WHAT YOU HAVE TO DO: Continue the passage below on Python's simple types from the point where it stops.

When discussing Python variables and objects, we mentioned the fact that all Python objects have type information attached. 

Here we'll briefly walk through the built-in simple types offered by Python.

We say "simple types" to contrast with several compound types, which will be discussed in the following section.

**Python Scalar Types**

- ``int``     : integers (i.e., whole numbers) such as ``x = 1``                            
- ``float``   : floating-point numbers (i.e., real numbers) such as ``x = 1.0`` 
- ``complex`` : Complex numbers (i.e., numbers with real and imaginary part) such as``x = 1 + 2j``
- ``str``     : String: characters or text such as ``x = 'abc'``
- ``NoneType``: Special object indicating nulls such as  ``x = None``
- ``bool``    : Boolean: True/False values such as ``x = True``

We'll take a quick look at each of these in turn.

Records from a collection
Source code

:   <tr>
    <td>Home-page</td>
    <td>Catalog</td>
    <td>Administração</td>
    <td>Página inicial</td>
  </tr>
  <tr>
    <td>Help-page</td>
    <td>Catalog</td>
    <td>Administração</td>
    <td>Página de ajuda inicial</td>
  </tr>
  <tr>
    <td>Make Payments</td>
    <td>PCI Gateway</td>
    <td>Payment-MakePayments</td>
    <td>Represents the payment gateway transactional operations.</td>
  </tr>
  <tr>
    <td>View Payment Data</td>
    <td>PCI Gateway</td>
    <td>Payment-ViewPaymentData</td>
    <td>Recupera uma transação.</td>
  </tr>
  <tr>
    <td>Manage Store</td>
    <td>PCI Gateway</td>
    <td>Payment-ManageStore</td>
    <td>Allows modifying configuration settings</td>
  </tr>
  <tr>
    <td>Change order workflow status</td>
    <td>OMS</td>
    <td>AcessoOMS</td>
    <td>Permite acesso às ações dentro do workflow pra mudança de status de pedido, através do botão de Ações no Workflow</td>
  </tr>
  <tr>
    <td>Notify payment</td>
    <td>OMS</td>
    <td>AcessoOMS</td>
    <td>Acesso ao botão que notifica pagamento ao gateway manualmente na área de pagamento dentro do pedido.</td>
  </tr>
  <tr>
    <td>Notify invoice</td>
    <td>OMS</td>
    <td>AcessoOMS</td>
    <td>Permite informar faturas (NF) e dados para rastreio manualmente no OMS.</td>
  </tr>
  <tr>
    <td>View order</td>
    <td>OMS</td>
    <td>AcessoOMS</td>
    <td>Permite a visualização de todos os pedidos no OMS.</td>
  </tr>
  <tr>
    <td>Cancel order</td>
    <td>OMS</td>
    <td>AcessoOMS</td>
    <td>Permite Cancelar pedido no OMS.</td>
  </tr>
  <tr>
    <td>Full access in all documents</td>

OUTPUT OF THE EXERCISE:
## Integers
The most basic numerical type is the integer.
Any number without a decimal point is an integer:

In [1]:
x = 1
type(x)

int

Python integers are actually quite a bit more sophisticated than integers in languages like ``C``.

C integers are fixed-precision, and usually overflow at some value (often near $2^{31}$ or $2^{63}$, depending on your system).

Python integers are variable-precision, so you can do computations that would overflow in other languages:

In [2]:
x = 2 ** 200
print(x+1)

1606938044258990275541962092341162602522202993782792835301377


Another convenient feature of Python integers is that by default, division up-casts to floating-point type:

In [3]:
type(5 / 2)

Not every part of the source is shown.